Let's see what happens when we move from 10th percentile to 15th percentile of income:
z.out <- zelig(testscr ~ avginc + I(avginc^2), data = ca_schools, model = "ls")
How to cite this model in Zelig:
R Core Team. 2007.
ls: Least Squares Regression for Continuous Dependent Variables
in Christine Choirat, James Honaker, Kosuke Imai, Gary King, and Olivia Lau,
"Zelig: Everyone's Statistical Software," http://zeligproject.org/
x.low <- setx(z.out, avginc = quantile(ca_schools$avginc, 0.10))
x.high <- setx(z.out, avginc = quantile(ca_schools$avginc, 0.15))
s.out <- sim(z.out, x.low, x.high)
summary(s.out)
sim x :
-----
ev
mean sd 50% 2.5% 97.5%
1 638.2858 1.019334 638.2767 636.3581 640.2284
pv
mean sd 50% 2.5% 97.5%
[1,] 637.9882 12.81654 638.2065 611.6127 662.5857
sim x1 :
-----
ev
mean sd 50% 2.5% 97.5%
1 640.8613 0.9015329 640.8714 639.1829 642.5643
pv
mean sd 50% 2.5% 97.5%
[1,] 640.8461 12.83206 640.9189 615.7214 664.4534
fd
mean sd 50% 2.5% 97.5%
1 2.57554 0.1648453 2.580249 2.261046 2.892726
The simulation shows that the effect of moving from the 10th percentile in district wealth to the 15th percentile is 2.58
points. The difference is statistically significant, we can say that on a 95% confidence level test scores would increase between 2.26
and 2.89
points.
The difference in income between the 10th percentil and 15th percentile is roughly $840
. Remember that the income is reported in x1000 US dollars, so we multiply the difference by 1000 to get the dollar amount:
quantile(ca_schools$avginc, c(0.10, 0.15))
10% 15%
8.929933 9.770200
So the difference is 9.77 - 8.93 = 0.84
or $840
.
We can also check for the effect that increasing income by the same amount ($840
) would have in a wealthier district, for example let's say in the 75th percentile.
x.low <- setx(z.out, avginc = quantile(ca_schools$avginc, 0.75))
x.high <- setx(z.out, avginc = quantile(ca_schools$avginc, 0.75) + 0.84)

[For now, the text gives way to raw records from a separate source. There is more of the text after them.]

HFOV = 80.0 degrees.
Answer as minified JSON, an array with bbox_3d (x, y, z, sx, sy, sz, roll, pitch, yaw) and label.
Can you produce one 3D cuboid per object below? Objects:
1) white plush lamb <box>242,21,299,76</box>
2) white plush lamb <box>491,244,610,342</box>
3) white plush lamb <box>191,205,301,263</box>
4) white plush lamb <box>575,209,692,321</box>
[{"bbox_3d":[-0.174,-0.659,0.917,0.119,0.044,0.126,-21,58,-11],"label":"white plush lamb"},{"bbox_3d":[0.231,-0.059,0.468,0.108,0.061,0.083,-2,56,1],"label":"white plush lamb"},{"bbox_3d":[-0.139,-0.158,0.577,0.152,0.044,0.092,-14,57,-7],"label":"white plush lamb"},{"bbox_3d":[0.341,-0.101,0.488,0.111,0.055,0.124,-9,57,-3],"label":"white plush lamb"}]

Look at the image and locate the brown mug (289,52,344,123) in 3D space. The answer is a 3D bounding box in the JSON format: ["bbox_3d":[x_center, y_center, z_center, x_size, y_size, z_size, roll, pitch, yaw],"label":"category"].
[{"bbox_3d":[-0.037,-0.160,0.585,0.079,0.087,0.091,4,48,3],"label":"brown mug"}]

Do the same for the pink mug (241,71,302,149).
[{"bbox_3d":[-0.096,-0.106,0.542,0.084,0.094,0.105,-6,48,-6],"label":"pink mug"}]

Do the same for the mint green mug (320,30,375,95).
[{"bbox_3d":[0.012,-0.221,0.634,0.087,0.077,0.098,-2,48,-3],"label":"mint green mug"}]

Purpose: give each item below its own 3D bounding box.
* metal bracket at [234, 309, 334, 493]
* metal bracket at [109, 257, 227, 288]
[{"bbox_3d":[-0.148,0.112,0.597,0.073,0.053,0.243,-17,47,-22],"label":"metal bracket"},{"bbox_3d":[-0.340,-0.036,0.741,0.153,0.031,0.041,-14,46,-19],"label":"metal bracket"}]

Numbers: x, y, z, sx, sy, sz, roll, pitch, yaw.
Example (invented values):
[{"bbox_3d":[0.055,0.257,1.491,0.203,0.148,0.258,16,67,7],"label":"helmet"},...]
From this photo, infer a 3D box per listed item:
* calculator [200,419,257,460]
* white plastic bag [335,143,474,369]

s.out <- sim(z.out, x.low, x.high)
summary(s.out)
sim x :
-----
ev
mean sd 50% 2.5% 97.5%
1 662.0423 0.8242851 662.0282 660.5017 663.6549
pv
mean sd 50% 2.5% 97.5%
[1,] 661.8853 12.50672 661.4153 637.9642 687.1944
sim x1 :
-----
ev
mean sd 50% 2.5% 97.5%
1 663.9952 0.8781278 663.9976 662.3599 665.7192
pv
mean sd 50% 2.5% 97.5%
[1,] 664.18 12.43611 663.8773 639.6473 688.6908
fd
mean sd 50% 2.5% 97.5%
1 1.952878 0.09072237 1.951245 1.776513 2.137769
When a district at the 75th percentile would become even richer by $840
average income, that would increase test scores by 1.95
points on average. On a 95% confidence level the increase would between 1.78
and 2.14
points. That effect is smaller than in poor districts.
Note: Here, the effect of X on Y was presented in the absolute change (point change of test scores) in this exercise as opposed to percentage increase as we did in previous examples. When the absolute increase of the dependent variable is easy to understand it is good to do that.